The “Amazon Air” scenario could be commonplace within five years, Bezo told Rose. And as obvious as it may seem 12 hours or so after the broadcast — we’re sending civilians to outer space and a satellite has left our solar system, after all — many of the headlines out there this morning are of the “No Joke” variety.

“Just when you thought the technology industry couldn't get any stranger, the latest idea from the retail giant is to offer an audacious delivery-by-drone service,” writes ZDNet’s Zack Whittaker. 

Footage released yesterday on YouTube follows the purchase of a skateboarding tool from a user’s Kindle through its selection — by apparently human hands! — from the shelves of a massive warehouse to its placement in a yellow, hard-plastic box. After a short trip down a conveyor belt, the tentacles of an “unmanned aerial vehicle” grab the ridged box like a raptor grabbing its prey and off it flies into the yonder before descending in a suburban yard to the delight of a dad and his son.

“It won’t work for everything; you know, we’re not gonna deliver kayaks or table saws this way,” Bezos told Rose, pointing out that about 86% of Amazon’s orders are under-five-pound limit of the drones being tested. And, he was eager to add, they are friendly to the environment. “These are electric motors, so this is all electric; it’s very green, it’s better than driving trucks around.”

Indeed, “one day, Prime Air vehicles will be as normal as seeing mail trucks on the road today,” according to an answer to a FAQ on an Amazon Prime Air landing page, which explains that the FAA is working on rules for such devices that “will prioritize public safety.” Amazon “hopes” those rules will be in place by 2015 and says “we will be ready at that time.”

Unlike military drones with pilots in bunkers thousands of miles away from the target, the Amazon vehicles are “autonomous,” reaching their destinations based on the GPS coordinates punched into their guidance system. 

“It's the latest bold bet by Amazon, which has been credited with revolutionizing the way people shop online,” points out Andrea Chang in the Los Angeles Times. “Already known for free, two-day delivery via its popular Amazon Prime membership program, the company has lately been experimenting with same-day delivery; it has also expanded its grocery delivery offerings and, most recently, announced that it was teaming with the U.S. Postal Service to deliver Amazon packages on Sundays.”

It all made for great TV theater, as Variety’s Brian Steinberg indicates, calling the revelation “an eyebrow-raising maneuver that put the future on display while audiences were waiting for “The Amazing Race” and “The Good Wife.”

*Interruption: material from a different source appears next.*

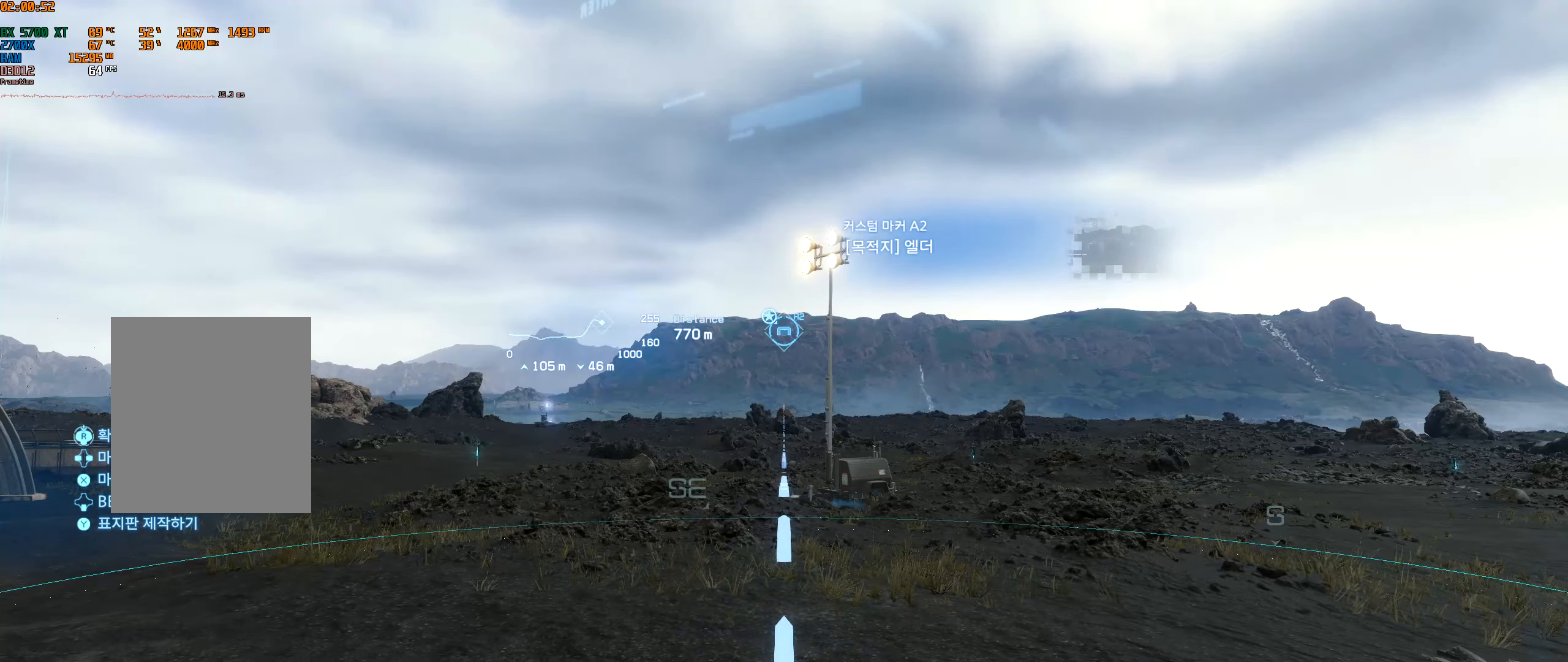
{"dt_ms": 1000, "buttons": [], "left_stick": "center"}
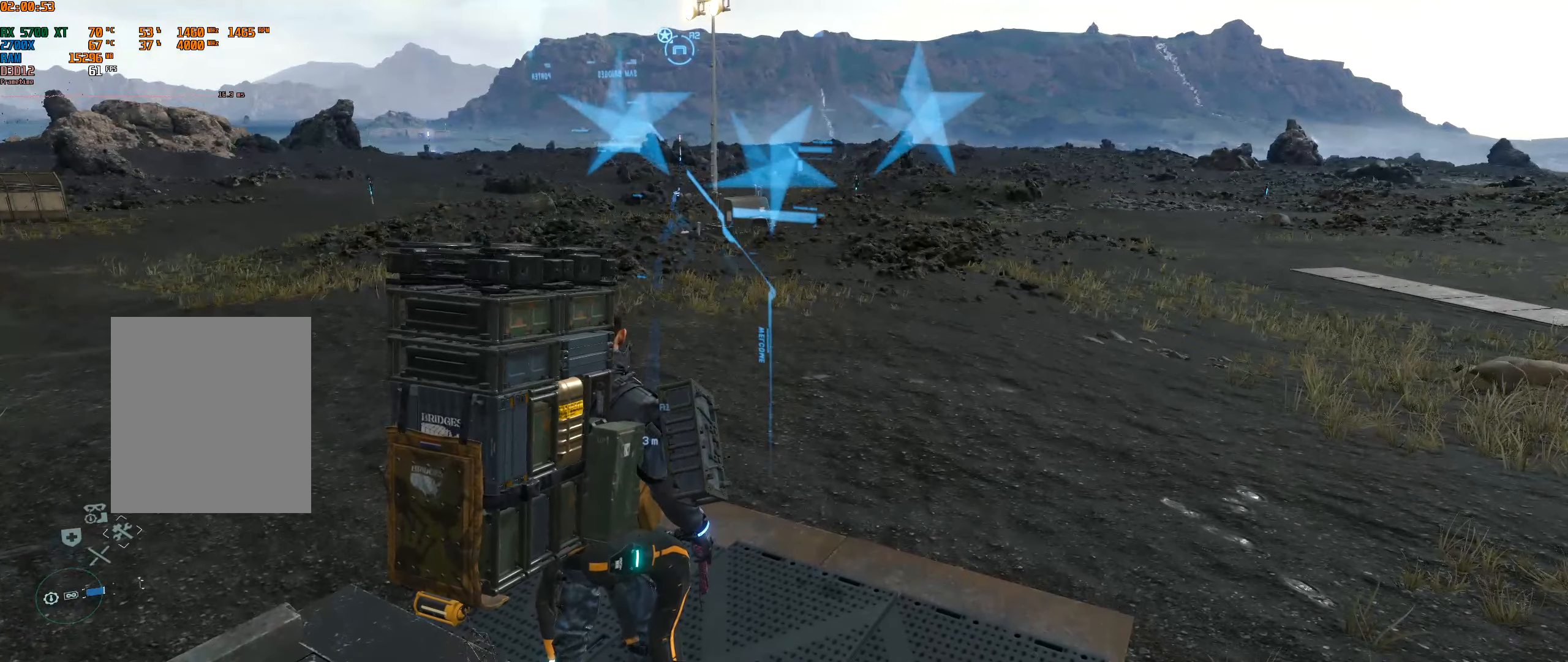
{"dt_ms": 500, "buttons": [], "left_stick": "center", "events": []}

“Jeff Bezos is nothing if not a showman. Amazon's CEO loves a good reveal,” writes The Verge’s David Pierce with a link to a recent profile by his colleague Joshua Topolsky.

“While there's no question he is a driven businessman, similar to visionaries such as Steve Jobs or Elon Musk, he seems to legitimately get excited by the power of what his products can do, not just by the revenue they generate,” Topolsky wrote in September after spending some time jawing with Bezos about the company’s new tablets and other ventures. “Compared to the stodgy, dispassionate executives that sit at the helm of many of his competitors, it makes an impression. And it's infectious.”

As is laughter. As is a sky filled with drones buzzing about like a plague of locusts. It all depends on your perspective.

2 comments about "Look, It's A Bird, It's A Plane, It's ... An Amazon Drone!".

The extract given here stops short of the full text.